Shoot-offs frequent in return to international competition
Nora Valdez resists the temptation to steal a glance during a tiebreak.
Watching her opponent shoot only serves as a distraction. Rather than observe the exact location in which the competing arrow lands, the Colombian archer prefers to clear her mind and focus her attention away from the match.
Like thinking about her family squirming in their chairs as they watch back home.
“Every time during these matches, they say, ‘oh, you’re going to kill me’,” says Valdez. “Why do you have to leave it that way? Why can’t you just finish with a 10 earlier?’”
The 23-year-old who her first-career stage of the Hyundai Archery World Cup in dramatic fashion in Guatemala City last month.
“I know they get so much anxiety and emotions when watching me,” she continues. “I thought, let’s give them a good match and keep it interesting.”
There was no shortage of excitement on the way to gold in Guatemala.
Nora booked her spot in the compound women’s final four as the surprise representative from one of archery’s leading nations in the compound competitions, appearing instead of reigning circuit champion Sara Lopez and the highly touted Alejandra Usquiano. She won her final two matches in a pair of tiebreaks to book a ticket to the 2021 Hyundai Archery World Cup Final.
Valdez’s winner against Denmark’s Tanja Gellenthien was a particularly masterful display of the single-arrow shoot-off, with the rule returning to its original closest-to-the-middle format ahead of this international season.
Shooting second after Gellenthien hit a 10 of her own, Valdez stepped to the line and delivered something even better, clipping the tiny grey X that marks the very centre of the target, a whole 50 metres downrange.
“A shoot-off is one of the ultimate states of pressure in archery,” Valdez said recently. “I still can’t believe I won. It’s like a dream come true.”

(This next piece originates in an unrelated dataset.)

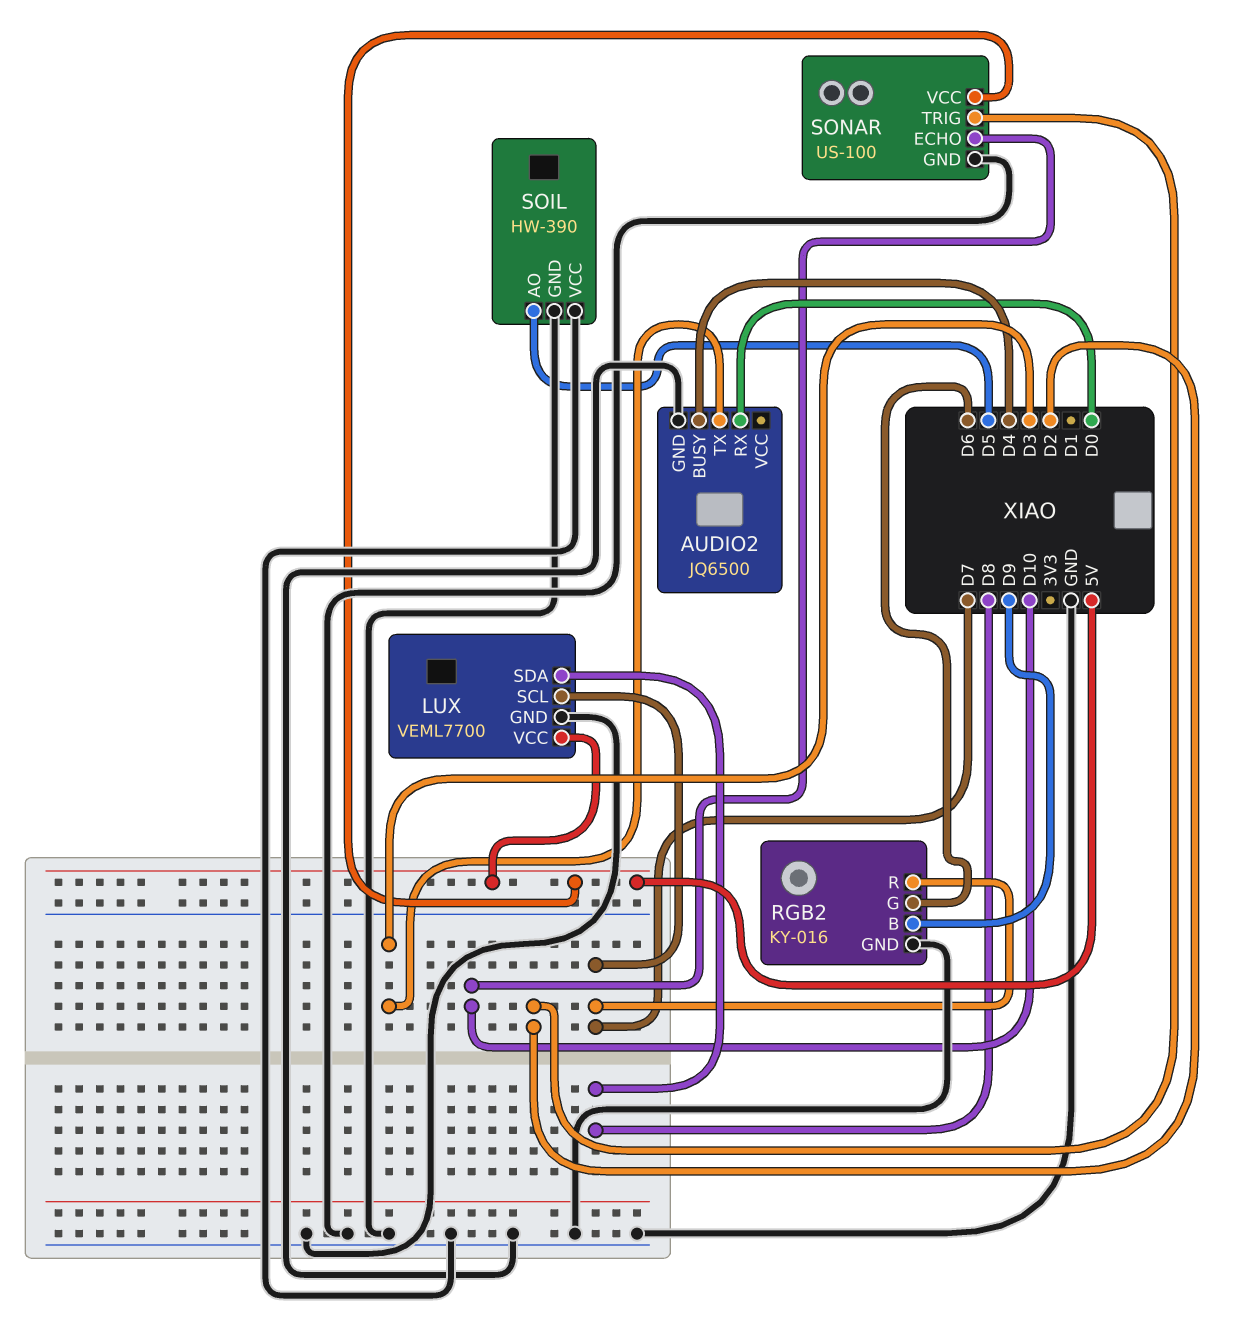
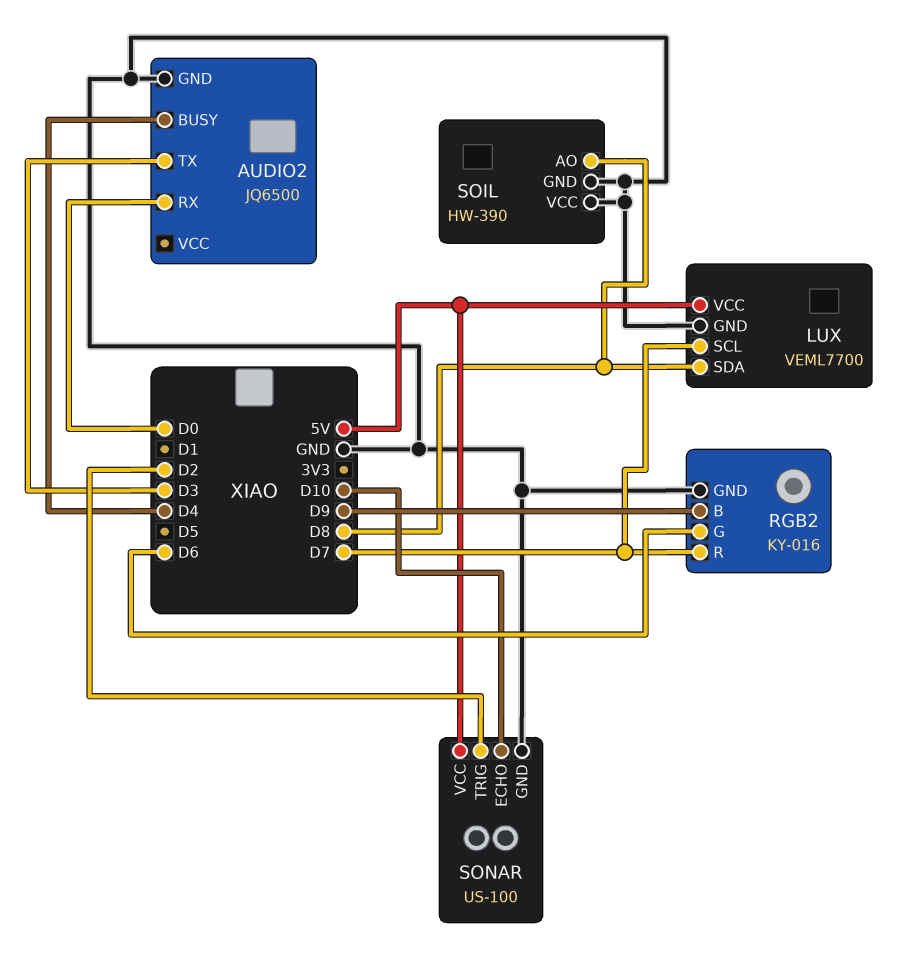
SOIL pin AO: D5 -> D8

In recent years, Gellenthien’s shot, which the X-ring, would have been good enough to extend the match. (The rule changed for a period to require a second shoot-off if both compound archers hit an X or both recurve archers hit a 10.) With that rule now reversed, it’s back to closest-to-the-middle – and there was no doubt that Nora’s was the winner.

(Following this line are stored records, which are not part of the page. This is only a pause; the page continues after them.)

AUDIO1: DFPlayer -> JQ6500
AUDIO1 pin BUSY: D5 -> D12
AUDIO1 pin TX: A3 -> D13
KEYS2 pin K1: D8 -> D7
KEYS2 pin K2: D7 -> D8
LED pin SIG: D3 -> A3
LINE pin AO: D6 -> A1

“Of course, there are points that I’d love to take back, but I’m proud that under pressure I managed to finish with a 10,” Gellenthien said. “In the shoot-off, I shot a great arrow, but hers was a bit closer, and that’s what happens sometimes.”
In a way, shoot-offs distil the entire sport of archery into a single arrow. Archers must focus on executing a single quality shot without letting the pressurised circumstances affect them.
“Each time, it’s the most important shot of the tournament so far,” said Mike Schloesser, who advanced to the compound men’s final in Guatemala City after beating USA archer Kris Schaff in the semifinals, delivering a 10 in the tiebreak. “I find them very difficult to prepare for. It’s hard to simulate the competitions in practice to mentally train for them.”
It isn’t any easier for the friends and family who support them from afar.
“My mom sent me a video of her reaction – she was recording the screen while watching it,” Valdez said. “After Tanja shot, she said, ‘come on, Nora – come on, Chechi – you have to put it right in the middle, you can do it!’”
But the pay-off is big, too.
“Right after, she was so happy,” Valdez said. “It was really exciting to watch that, I almost started crying.”
Tiebreaks featured heavily when we entered the arena in Guatemala City – there was six in the 16 individual matches on the days. (We now showcase semifinals, bronze and gold medal matches in the arena – rather than just the medals.) They will, no doubt, also play a pivotal role at the second stage of the 2021 Hyundai Archery World Cup in Lausanne, which starts on 17 May.
The shoot-off is, after all, the most exciting arrow in archery.